SELECTED EXTRACT
┄┄┄┄┄┄
REVENUE RECOGNITION - Revenues are earned and recognized based upon the sale or
licensing of product rights, completion of contractually identified development
milestones, upon shipment of product, upon completion of a contract or upon the
attainment of specific milestones or benchmarks specified in license or
development agreements. Amounts received in advance are recorded as deferred
revenue and are amortized over the life of the agreement or achievement of
milestones. Research revenue associated with the research contracts is billed on
a cost reimbursement basis, which includes direct costs incurred in connection
with research activities and an allocation of certain other costs incurred by
the Company.
RESEARCH AND DEVELOPMENT - Research and development costs are charged to
operations as incurred. Such costs include proprietary research and development
activities and expenses associated with research and development contracts,
whether performed by the Company or contracted with independent third parties.
STOCK BASED COMPENSATION - The Company applies the intrinsic value method of
accounting for stock options and awards granted to employees. The Company
accounts for stock options and awards to non-employees using the fair value
method.
┄┄┄┄┄┄
WORK TASK A
Retype the stretch from "REVENUE RECOGNITION - Revenues" through "the Company." in the accounting policies excerpt.
WORK TASK B
Translate this sentence from the accounting policies excerpt into Spanish: "Research and development costs are charged to operations as incurred."
┄┄┄┄┄┄
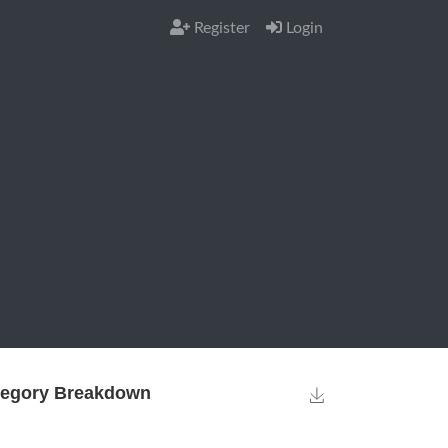
Register
Login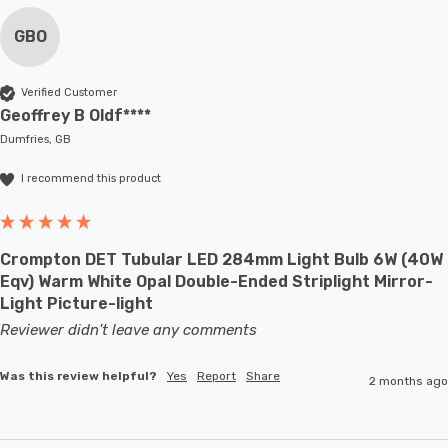
GBO
Verified Customer
Geoffrey B Oldf****
Dumfries, GB
I recommend this product
Crompton DET Tubular LED 284mm Light Bulb 6W (40W
Eqv) Warm White Opal Double-Ended Striplight Mirror-
Light Picture-light
Reviewer didn't leave any comments
Was this review helpful?
Yes
Report
Share
2 months ago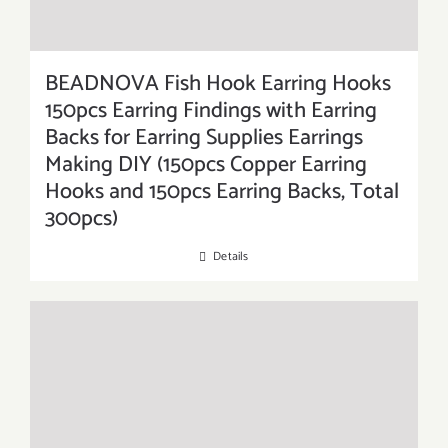
BEADNOVA Fish Hook Earring Hooks
150pcs Earring Findings with Earring
Backs for Earring Supplies Earrings
Making DIY (150pcs Copper Earring
Hooks and 150pcs Earring Backs, Total
300pcs)
Details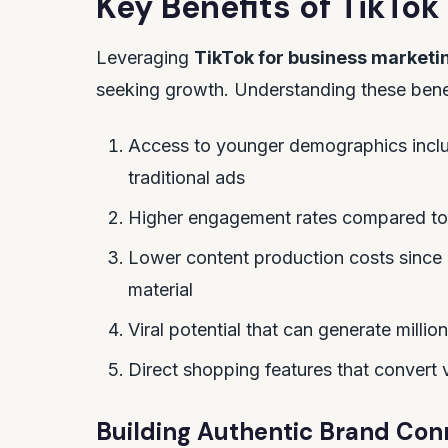
Key Benefits of
TikTok
Leveraging
TikTok for business marketi
seeking growth. Understanding these benefi
Access to younger demographics includ
traditional ads
Higher engagement rates compared to
Lower content production costs since 
material
Viral potential that can generate milli
Direct shopping features that convert
Building Authentic Brand Con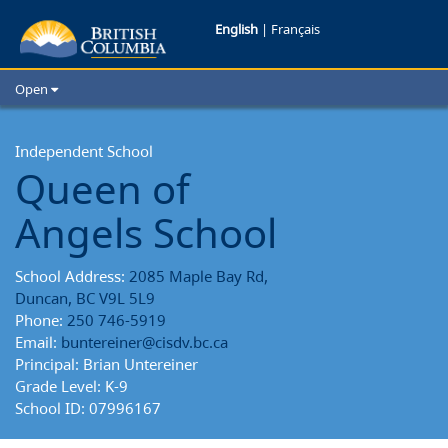
Queen
English
|
Français
of
Open
Angels
Home
School Districts
Independent School
School
Queen of
Cities
School
Child Care
Angels School
Resources and Analytics
Reports
Glossary
School Address:
2085 Maple Bay Rd,
Duncan, BC V9L 5L9
Phone:
250 746-5919
Email:
buntereiner@cisdv.bc.ca
Principal: Brian Untereiner
Grade Level: K-9
School ID: 07996167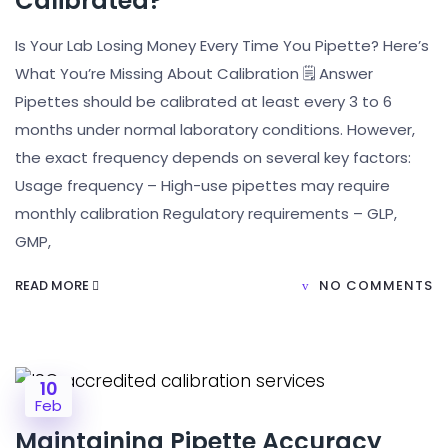
Calibrated?
Is Your Lab Losing Money Every Time You Pipette? Here’s
What You’re Missing About Calibration 🗒️ Answer
Pipettes should be calibrated at least every 3 to 6
months under normal laboratory conditions. However,
the exact frequency depends on several key factors:
Usage frequency – High-use pipettes may require
monthly calibration Regulatory requirements – GLP,
GMP,
READ MORE
NO COMMENTS
10
Feb
Maintaining Pipette Accuracy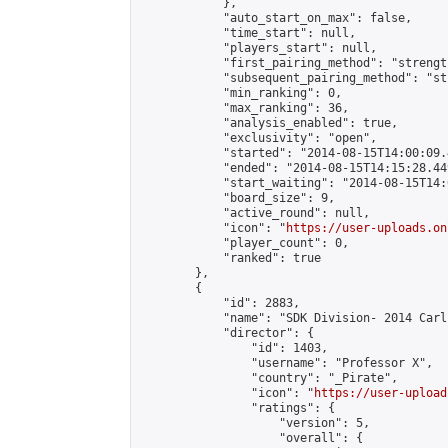
            },

            "auto_start_on_max": false,

            "time_start": null,

            "players_start": null,

            "first_pairing_method": "strength
            "subsequent_pairing_method": "st
            "min_ranking": 0,

            "max_ranking": 36,

            "analysis_enabled": true,

            "exclusivity": "open",

            "started": "2014-08-15T14:00:09.
            "ended": "2014-08-15T14:15:28.449
            "start_waiting": "2014-08-15T14:
            "board_size": 9,

            "active_round": null,

            "icon": "
https://user-uploads.on
            "player_count": 0,

            "ranked": true

        },

        {

            "id": 2883,

            "name": "SDK Division- 2014 Carl
            "director": {

                "id": 1403,

                "username": "Professor X",

                "country": "_Pirate",

                "icon": "
https://user-upload
                "ratings": {

                    "version": 5,

                    "overall": {
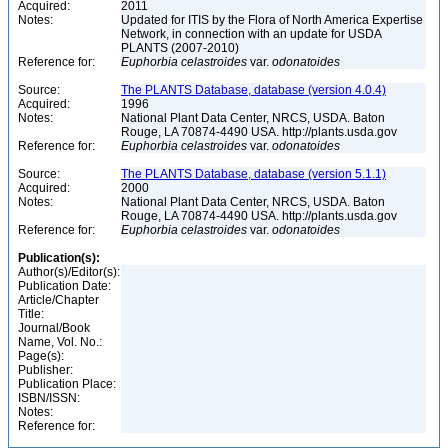
Acquired:
2011
Notes:
Updated for ITIS by the Flora of North America Expertise
Network, in connection with an update for USDA
PLANTS (2007-2010)
Reference for:
Euphorbia
celastroides
var.
odonatoides
Source:
The PLANTS Database, database (version 4.0.4)
Acquired:
1996
Notes:
National Plant Data Center, NRCS, USDA. Baton
Rouge, LA 70874-4490 USA. http://plants.usda.gov
Reference for:
Euphorbia
celastroides
var.
odonatoides
Source:
The PLANTS Database, database (version 5.1.1)
Acquired:
2000
Notes:
National Plant Data Center, NRCS, USDA. Baton
Rouge, LA 70874-4490 USA. http://plants.usda.gov
Reference for:
Euphorbia
celastroides
var.
odonatoides
Publication(s):
Author(s)/Editor(s):
Publication Date:
Article/Chapter
Title:
Journal/Book
Name, Vol. No.:
Page(s):
Publisher:
Publication Place:
ISBN/ISSN:
Notes:
Reference for: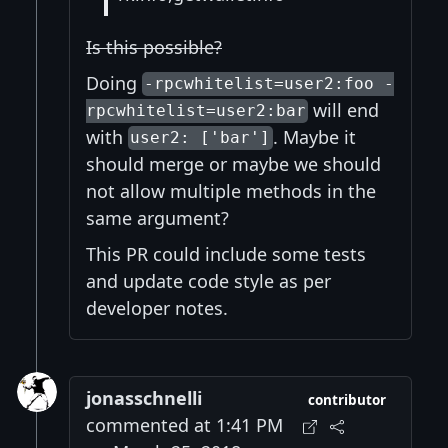
Is this possible?
Doing
-rpcwhitelist=user2:foo -
will end
rpcwhitelist=user2:bar
with
. Maybe it
user2: ['bar']
should merge or maybe we should
not allow multiple methods in the
same argument?
This PR could include some tests
and update code style as per
developer notes.
jonasschnelli
contributor
commented at 1:41 PM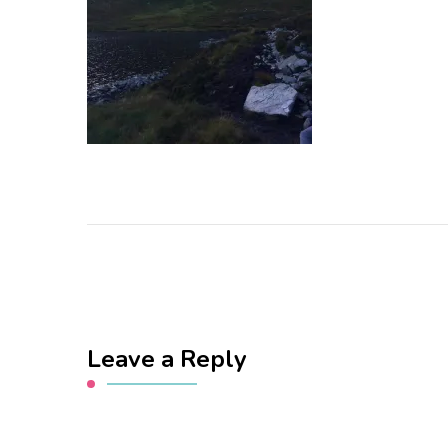
Leave a Reply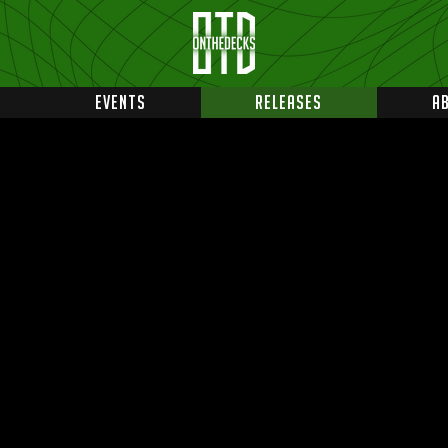
EVENTS
RELEASES
A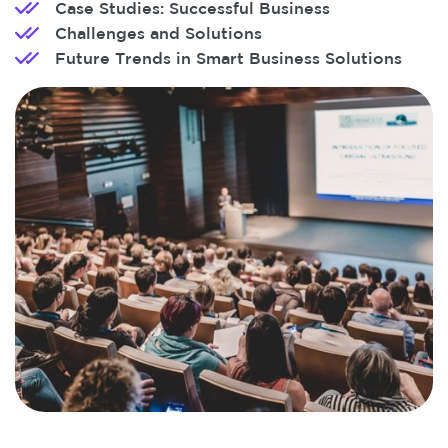
Case Studies: Successful Business
Challenges and Solutions
Future Trends in Smart Business Solutions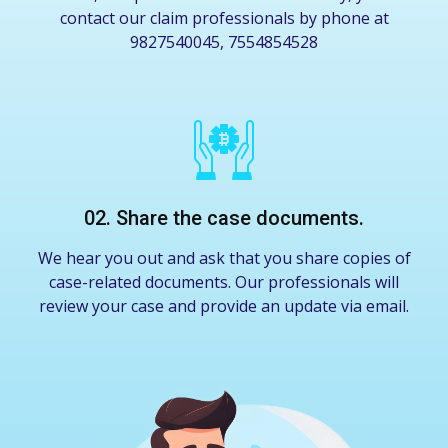
contact our claim professionals by phone at
9827540045, 7554854528
02. Share the case documents.
We hear you out and ask that you share copies of
case-related documents. Our professionals will
review your case and provide an update via email.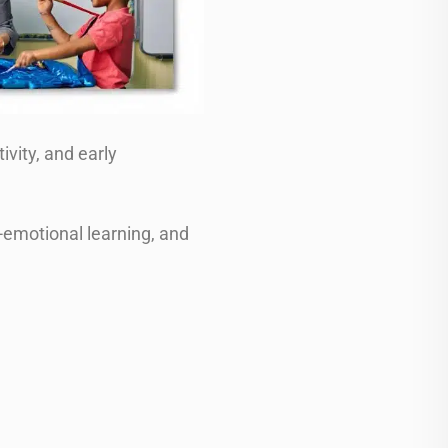
ivity, and early
-emotional learning, and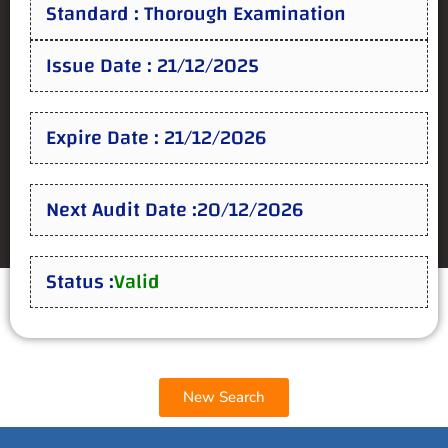
Standard : Thorough Examination
Issue Date : 21/12/2025
Expire Date : 21/12/2026
Next Audit Date :20/12/2026
Status :
Valid
New Search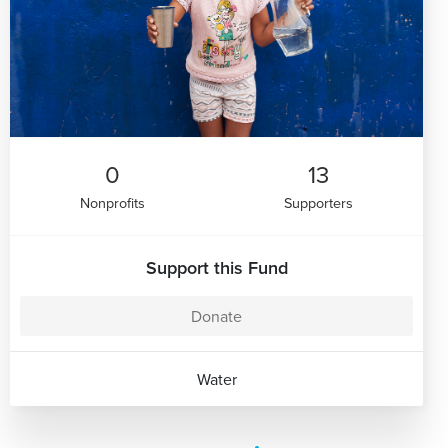
0
13
Nonprofits
Supporters
Support this Fund
Donate
Water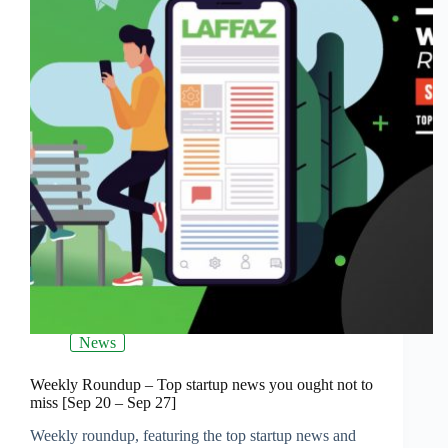
News
Weekly Roundup – Top startup news you ought not to
miss [Sep 20 – Sep 27]
Weekly roundup, featuring the top startup news and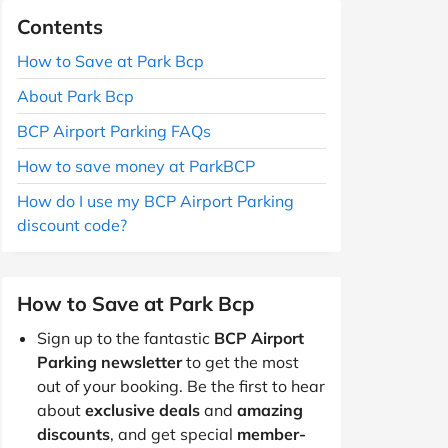
Contents
How to Save at Park Bcp
About Park Bcp
BCP Airport Parking FAQs
How to save money at ParkBCP
How do I use my BCP Airport Parking
discount code?
How to Save at Park Bcp
Sign up to the fantastic
BCP Airport
Parking newsletter
to get the most
out of your booking. Be the first to hear
about
exclusive deals
and
amazing
discounts
, and get special
member-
┄┄┄┄┄┄
WRITTEN REPLY A
REVENUE RECOGNITION - Revenues are earned and recognized based upon the sale or
licensing of product rights, completion of contractually identified development
milestones, upon shipment of product, upon completion of a contract or upon the
attainment of specific milestones or benchmarks specified in license or
development agreements. Amounts received in advance are recorded as deferred
revenue and are amortized over the life of the agreement or achievement of
milestones. Research revenue associated with the research contracts is billed on
a cost reimbursement basis, which includes direct costs incurred in connection
with research activities and an allocation of certain other costs incurred by
the Company.

WRITTEN REPLY B
Los costos de investigación y desarrollo se cargan a las operaciones a medida que se incurren.